Maxwell has been around for quite a while — a bit over a decade since its public release. It just hasn’t been given the credit it deserves among the bevy of render engines. And maybe it got a slow start because its foundation is all about physical accuracy — and back in the early oughts, physical accuracy came at a price. It was beautiful, but slow. And productions need beautiful, but fast, if not completely accurate. As it matured, and CPUs got faster, and you could fit more of them into a machine, Maxwell became more viable as a production tool.
With Maxwell Render 4.0, they leapt over to the GPU to speed up production and rendering dramatically, sometimes by a factor of ten. The progressive renderer will be familiar to V-Ray, Mantra, etc., users as the image starts rough and just continues to get more and more refined. But now it’s being helped by your NVidia Card — yeah, one downer for the Radeon and OSX guys, Maxwell is diving into the OpenCL code, so not as much benefit for y’all.
And GPU rendering isn’t the end-all/be-all. You don’t get a benefit with highly complex light transports (indirect lighting, sub-surface scattering, etc.), nor does it work very well with larger scenes because the RAM limitation on graphics card doesn’t allow you to store the scene on board for rendering. Also, GPU currently only supports a limited number of AOV, so … if you want all the things, then CPU is the better option.
That said, you definitely get a pay-off in speed while prototyping the lighting and lookdev before switching to the CPU for fine-tuning before final renders. And speaking of fine-tuning, NextLimit has released a standalone version of Multilight for free! Multilight has previously been bundled into Maxwell Studio. It reads .mxi render files from Maxwell and stores the light from discrete light sources and combines them together. With the use of sliders to control the light contribution as well as camera settings, you can audition tons of light setups to show clients — a boon for architecture, for sure. The interface for the standalone is sleek and clean and easy to pick up. It would be terrific to export the settings of a client-chosen image back to Maxwell for final renders (or maybe there is! I need to hunt around a bit more).
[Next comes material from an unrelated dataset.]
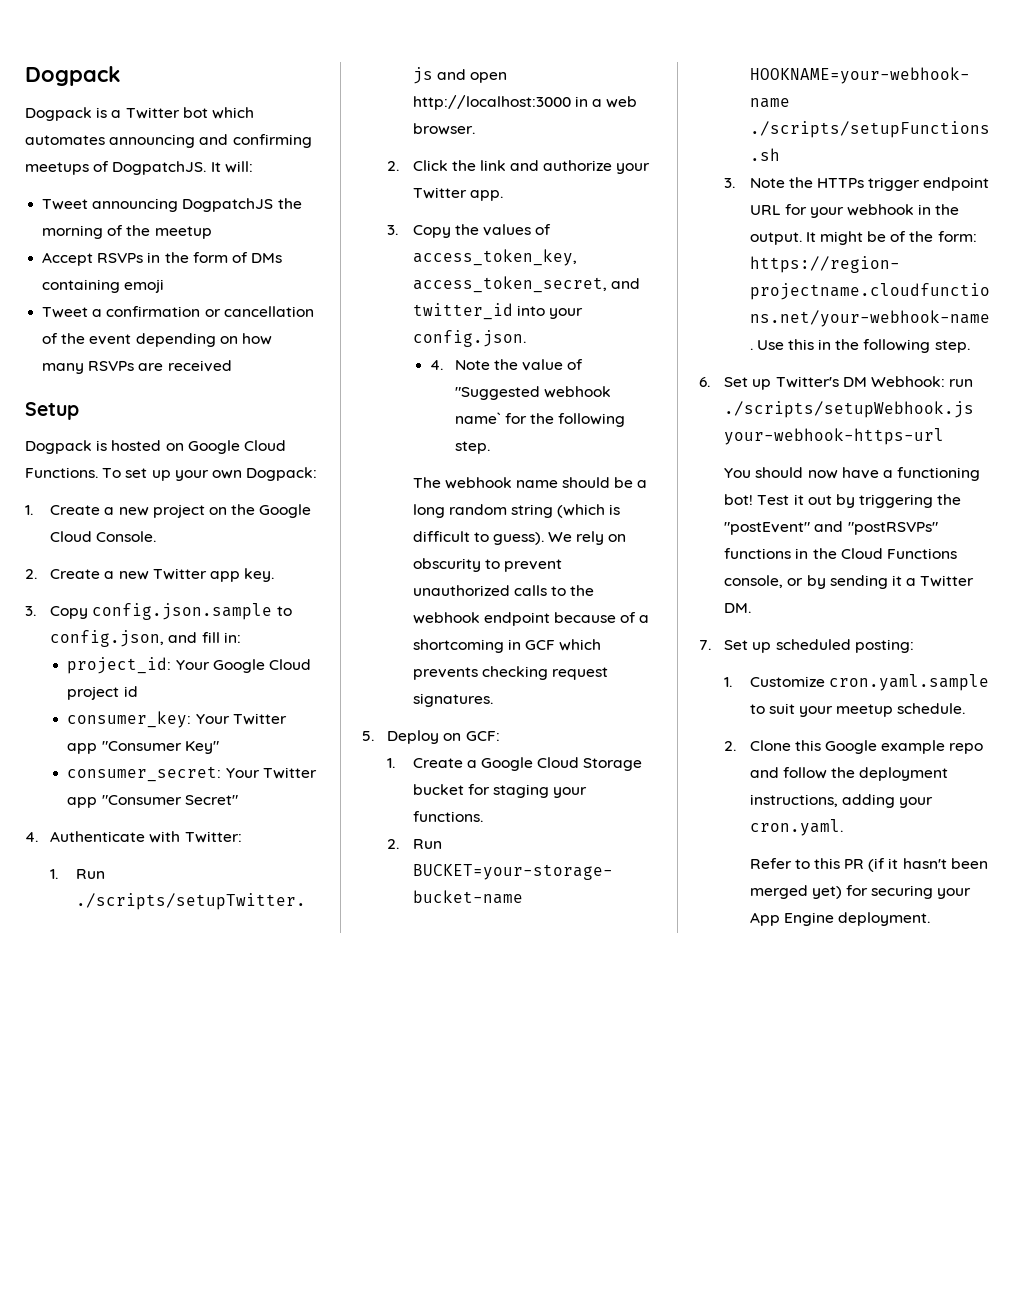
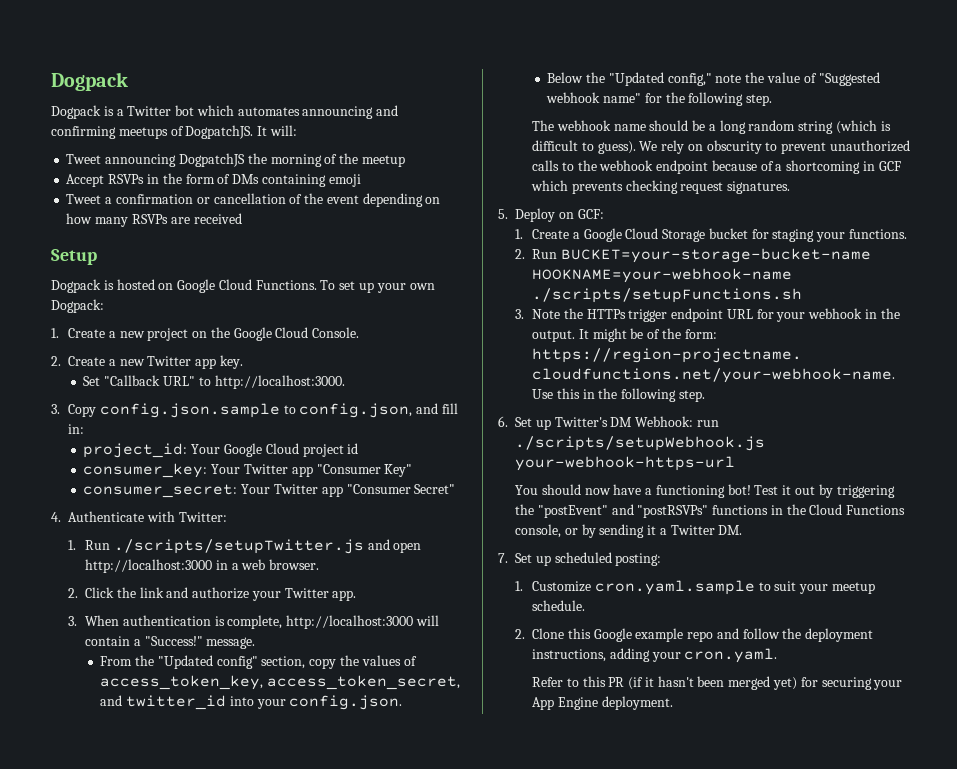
(275, 575) none -> [83,375,345,389] // Set "Callback URL" to http://localhost:3000.
[412,225,451,238] Copy -> [84,615,439,629] [84,636,256,649] [100,655,337,669] When authentication is complete, http://localhost:3000 will contain a "Success!" message. // From the "Updated config" section, copy
[429,360,490,370] 4. Note -> [547,72,742,86] Below the "Updated config," note
[454,412,501,424] name` -> [603,93,642,103] name"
NextLimit has revamped its online materials library with a curated set of over a thousand optimized Maxwell materials for users to grab and download. Searchable and filterable, the library should be able to get even the beginnerest of beginners a jump off point for making pretty pictures.
Overall, it’s a good release for a beautiful product. A little sad about some of the GPU limitations, but a few solutions are on the roadmap, and some will just have to wait for larger capacity GPUs.